Viol, harcèlement, violences sexuelles – ces mots s’imposent dans les médias indiens, à la faveur d’une mobilisation d’ampleur contre les violences faites aux femmes. Aux origines de cette vague qui percute la société indienne, la colère suite au viol et au meurtre d’une jeune médecin dans un hôpital de Calcutta début août, qui a suscité des grèves et manifestations à travers le pays. Mais pas seulement. La publication d’un rapport longtemps tenu secret révélant un même système de prédation sexuelle dans un tout autre environnement de travail vient de déclencher une vague #MeToo qui déferle sur la puissante industrie du cinéma indien. Preuve que les tentatives du pouvoir indien de noyer la mobilisation dans des annonces sécuritaires et des conflits partisans n’ont pas eu raison de la colère. Et pour cause, elle est solidement ancrée dans la conscience que le mal est systémique. Pour ces quelques cas ayant eu la faveur des médias, combien de milliers d’actes de violence abjects et quotidiens ? Ce que revendiquent les manifestants, ce sont avant tout les moyens matériels d’entraver cette mise en danger des femmes, notamment au travail. Et ils ne sont pas près de s’arrêter, la grève continue cette semaine à Calcutta bravant l’ordre émis par la Cour suprême de reprendre le travail.
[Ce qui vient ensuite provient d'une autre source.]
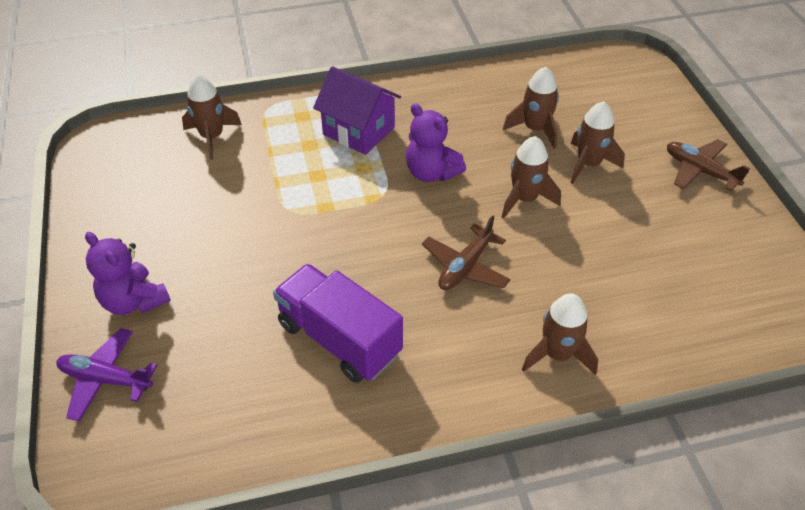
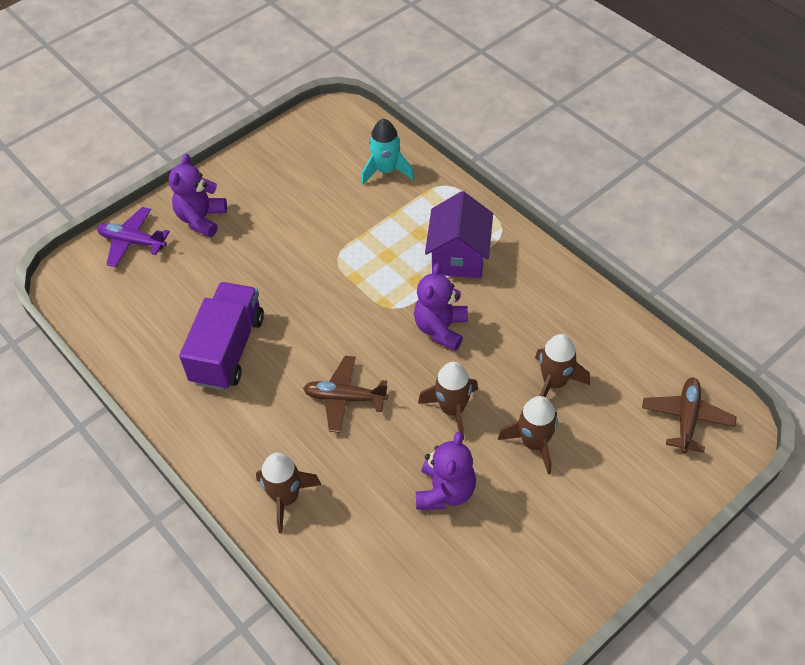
camera: 65 degrees right, 5 degrees up
(106, 379) = (132, 242): purple plane -> purple plane turned 60 degrees counterclockwise
(212, 137) = (386, 171): brown rocket -> turquoise rocket
(608, 236) = (445, 491): none -> purple teddy bear
(700, 171) = (591, 544): brown plane -> brown plane (686, 418)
« Justice pour la victime – Quand la blouse devient rouge, la société devient noire ! »
Le 9 août dernier, le corps d’une médecin de 31 ans est retrouvé affreusement mutilé dans le plus grand hôpital de Calcutta. Elle a été violée et tuée par un membre de l’administration locale, dans un local de réunion où elle était venue dormir au cours d’une garde de trente-six heures, faute de salle de repos adéquate. La police et la direction de l’hôpital sont rapidement accusés de complicité, à tout le moins de camouflage des preuves – le corps ayant été incinéré dans les quatorze heures, avant même le dépôt de plainte. Le CBI (équivalent indien du FBI) prend les affaires en main. Une grande vague de colère déferle alors dans la région du Bengale-Occidental contre le meurtre de celle surnommée « l’Abhaya » (« l’intrépide ») pour ne pas dévoiler son identité – la loi l’interdit. Les soignants se mettent en grève, réclamant plus de sécurité au travail et de meilleures conditions de travail. « Pas de sécurité, pas de soins ! », peut-on lire sur les pancartes. La capitale du Bengale-Occidental devient le théâtre de manifestations quotidiennes de soignants, mais aussi d’étudiants et de travailleurs en général, venus crier leur indignation après ce crime odieux. Des marches nocturnes sont organisées par des collectifs de femmes pour « reconquérir la nuit », comme l’indique le nom donné à ces manifestations (#ReclaimTheNight), en référence au slogan des marches de 1977 à Leeds, au Royaume-Uni, contre les violences sexistes et sexuelles.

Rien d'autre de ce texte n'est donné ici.